## PROBLEM DESCRIPTION
Say the number of lines holding the word "none" in the data, and leave out everything else.
________
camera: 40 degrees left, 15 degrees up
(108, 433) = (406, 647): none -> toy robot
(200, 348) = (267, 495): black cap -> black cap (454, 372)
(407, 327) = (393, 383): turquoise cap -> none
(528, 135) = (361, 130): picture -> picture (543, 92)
________
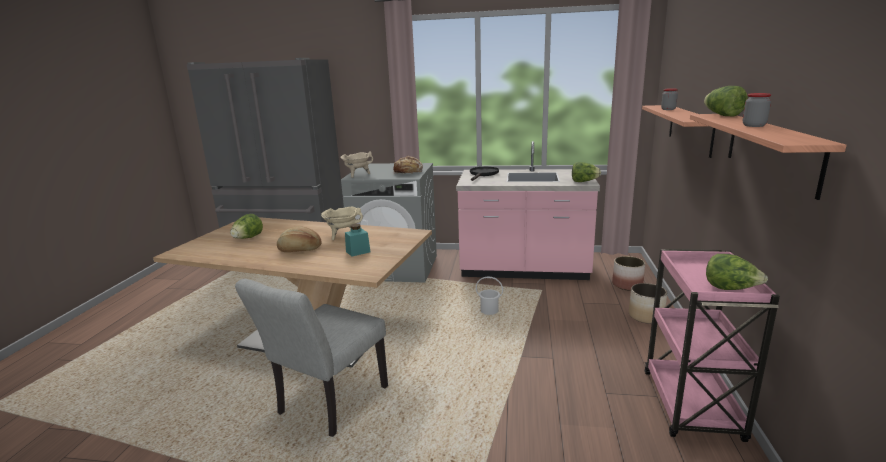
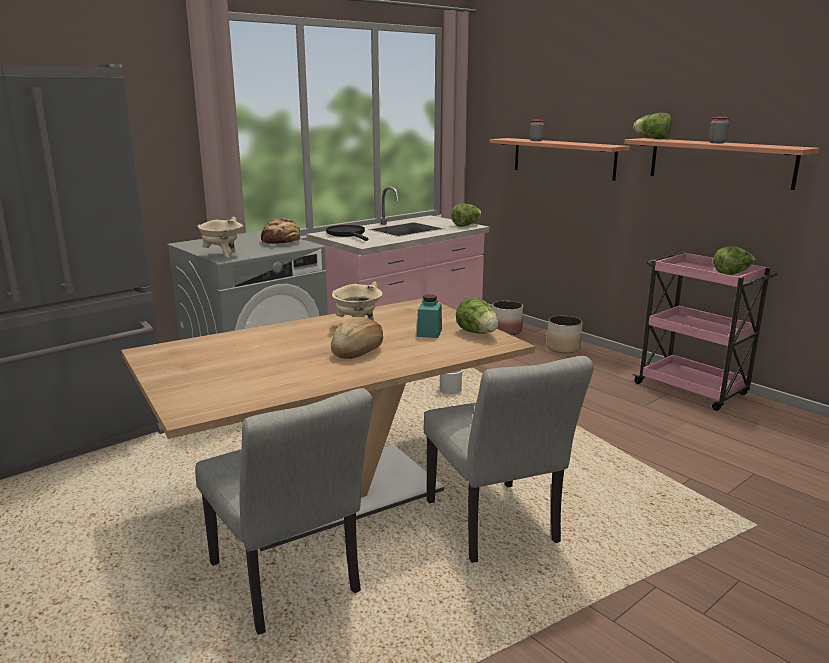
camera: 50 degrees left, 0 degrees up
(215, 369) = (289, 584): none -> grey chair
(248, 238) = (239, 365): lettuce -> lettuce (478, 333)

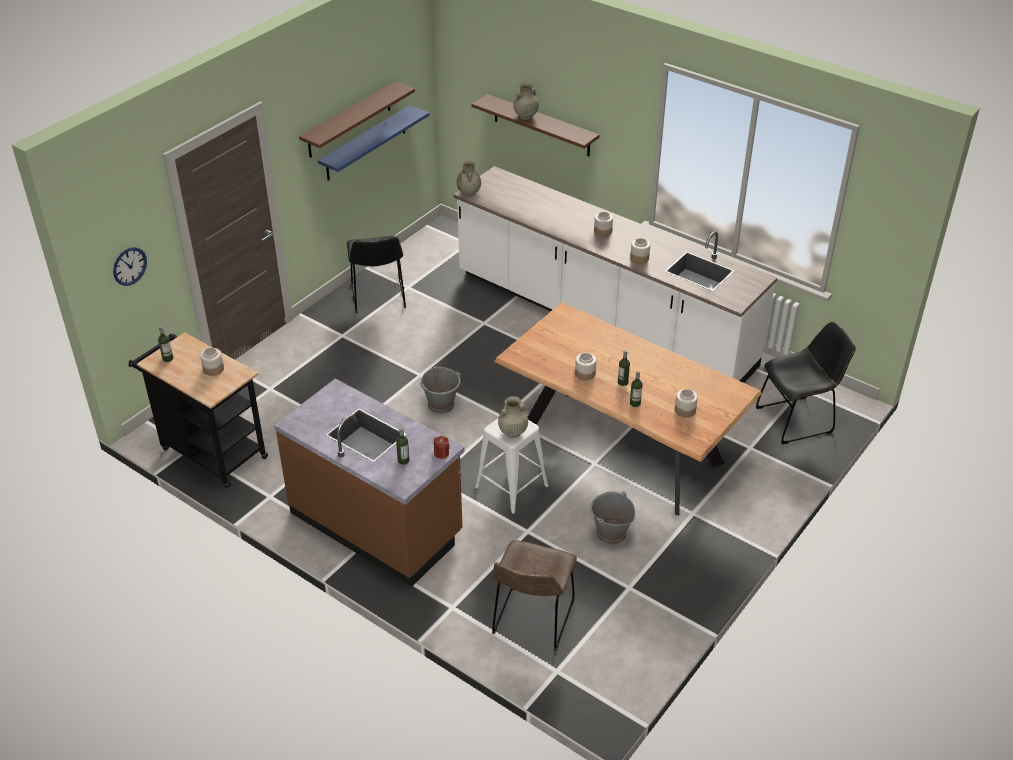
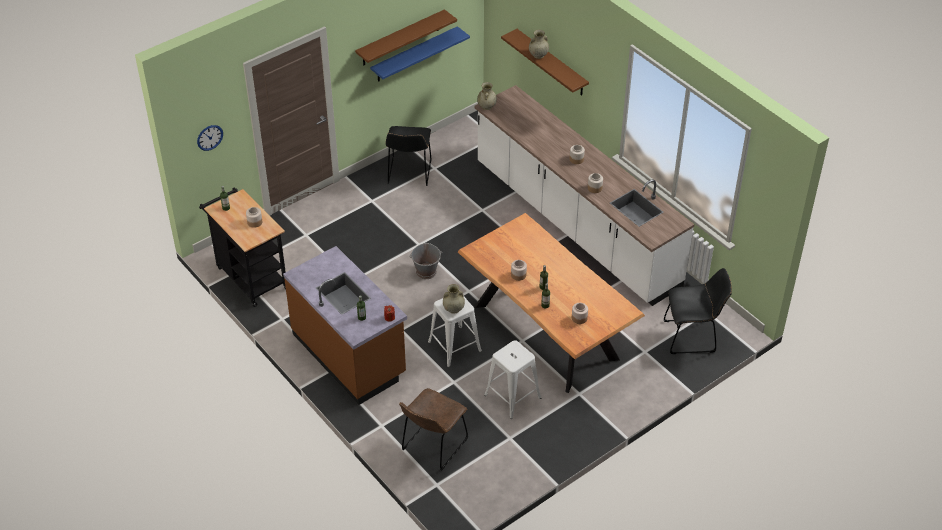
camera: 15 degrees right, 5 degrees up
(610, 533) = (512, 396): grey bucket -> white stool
________
## TASK RESULT
3